1. Stop Regular Triggers:

These are beginning to suffer from trigger blindness or worse: negative trigger association. I think most behavior change products die when users begin to associate guilt with the products triggers. That leads to actively avoiding your product to avoid the pain. This is how my company GoalTribe died.

2. Re-engage with a new, surprising trigger 

Your user has begun to ignore, or actively avoid, your normal cues for action, so you need to reach out with something new to get their attention. You might try dramatically varying the trigger language, graphics, sounds, colors etc.. Try reaching out through a different channel. Perhaps email or sms. At the extreme, you could trigger another user, or a live coach, to actually make a phone call. For email, consider classic email marketing techniques to get emails opened – generating curiosity is probably the most powerful technique: “Congratulations Robin!  You found it!”  — Congratulations? Found what? I better open the email to find out!

3. Normalize the experience:

“Everyone faces setbacks. It’s part of the process.”

4. Ego Boost

You can go beyond normalizing the experience to actually building up user’s self-efficacy (there belief in their ability to be successful). Consider saying things like “You actually stayed strong for 3 days longer than our average user!”. Look for ways to spin the statistics that help them feel above average in their success thus far.

5. Neutralize shame, guilt, and embarrassment:

 “You were smart enough to use this product to help you stay on tack.”

6. Re-establish hope:

“Do XYZ and you’ll be back on track to your goal in no time!”[Re-evoke emotional picture of succeeding.]

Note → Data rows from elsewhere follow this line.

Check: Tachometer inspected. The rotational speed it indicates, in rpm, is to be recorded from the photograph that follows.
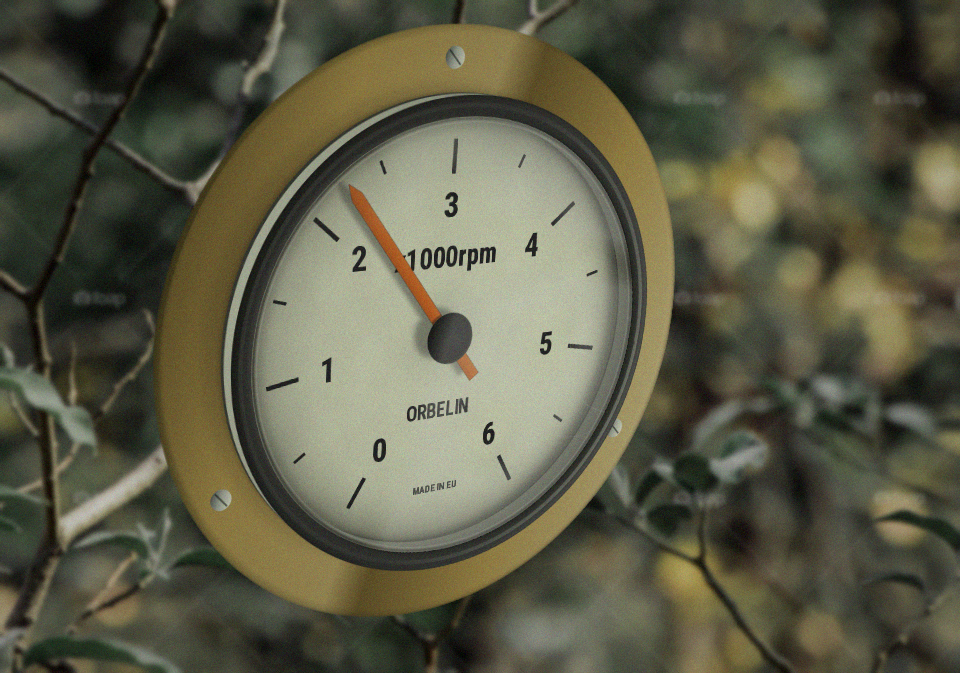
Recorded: 2250 rpm
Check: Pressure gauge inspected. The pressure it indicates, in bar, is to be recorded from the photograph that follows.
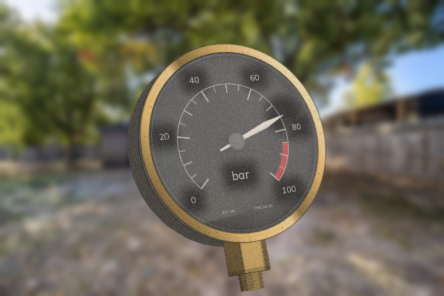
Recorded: 75 bar
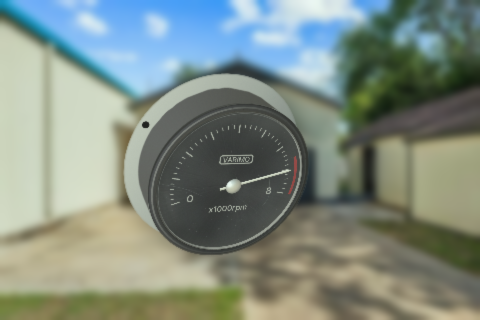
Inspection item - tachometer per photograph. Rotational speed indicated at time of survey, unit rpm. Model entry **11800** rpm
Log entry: **7000** rpm
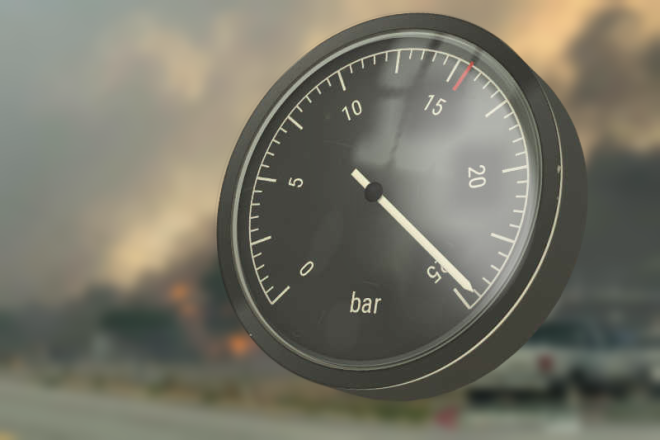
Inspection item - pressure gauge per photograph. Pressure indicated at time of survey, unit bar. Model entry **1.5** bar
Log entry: **24.5** bar
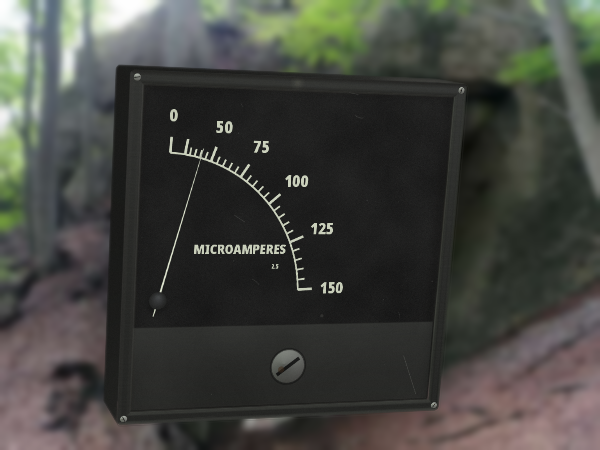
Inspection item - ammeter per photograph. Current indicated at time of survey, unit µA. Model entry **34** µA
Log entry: **40** µA
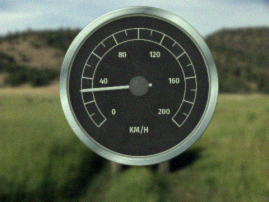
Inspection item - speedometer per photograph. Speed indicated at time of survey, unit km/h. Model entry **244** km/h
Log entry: **30** km/h
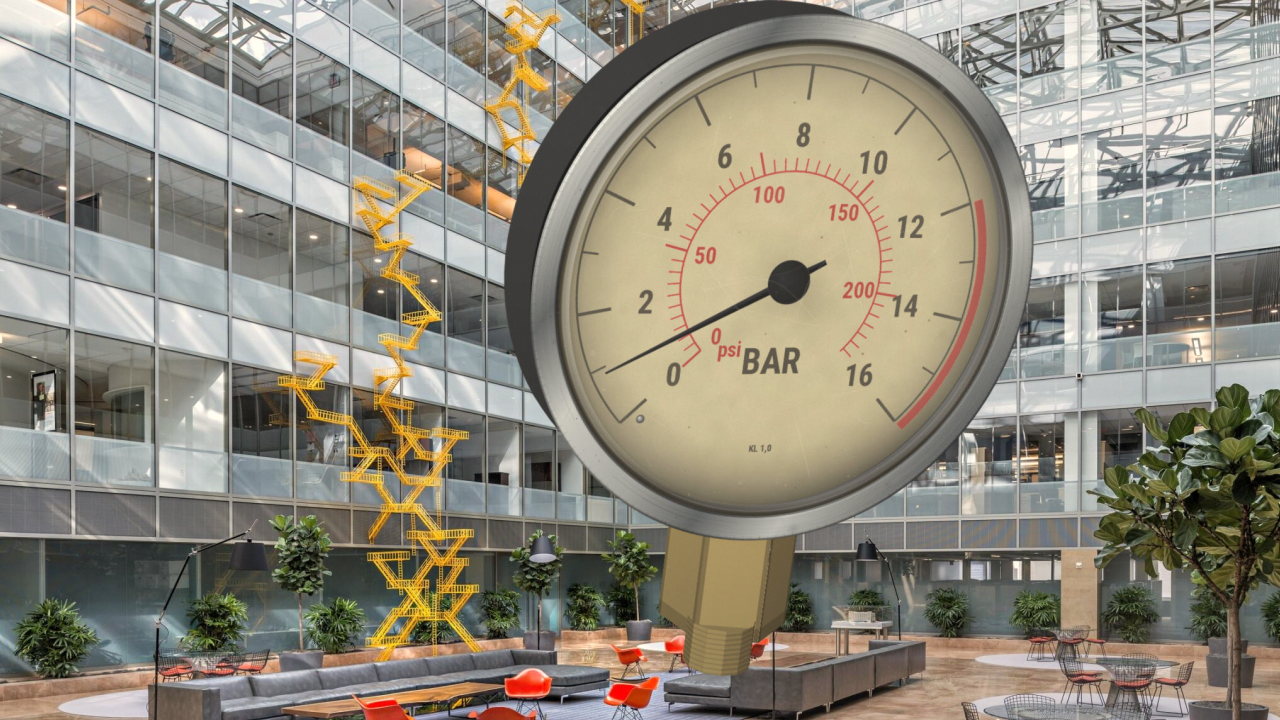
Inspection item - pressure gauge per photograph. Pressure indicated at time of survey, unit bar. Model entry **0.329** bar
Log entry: **1** bar
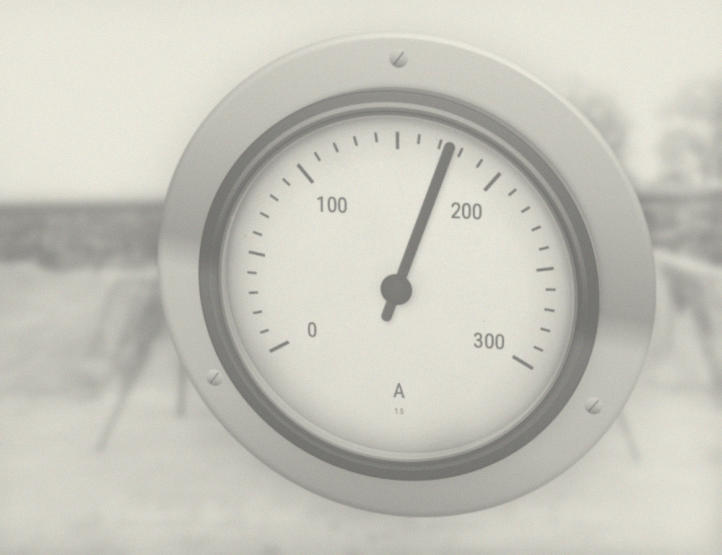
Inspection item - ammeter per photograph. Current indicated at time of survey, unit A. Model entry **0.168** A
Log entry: **175** A
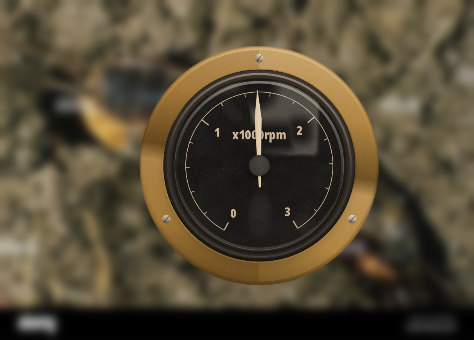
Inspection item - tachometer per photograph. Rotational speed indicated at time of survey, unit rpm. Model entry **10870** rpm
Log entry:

7. Get a tiny re-engagement action immediately:

Performing a tiny action is do-able and is symbolic of re-engaging. It also gets people back into the system and builds momentum (or consistency) toward deeper re-engagement.

8. Celebrate copiously:

 Make sure the user feels very good about having gotten back on the horse.

 

7. Re-calibrate Metrics (optional):

 Often realistically gamified metrics can end up being really de-motivating after a set-back. You can neutralize this problem by “starting all over again”, or giving them “a free pass” or straight-out quietly cheating on the scoring (giving them more points per action for a few actions so their metrics get healthy quickly).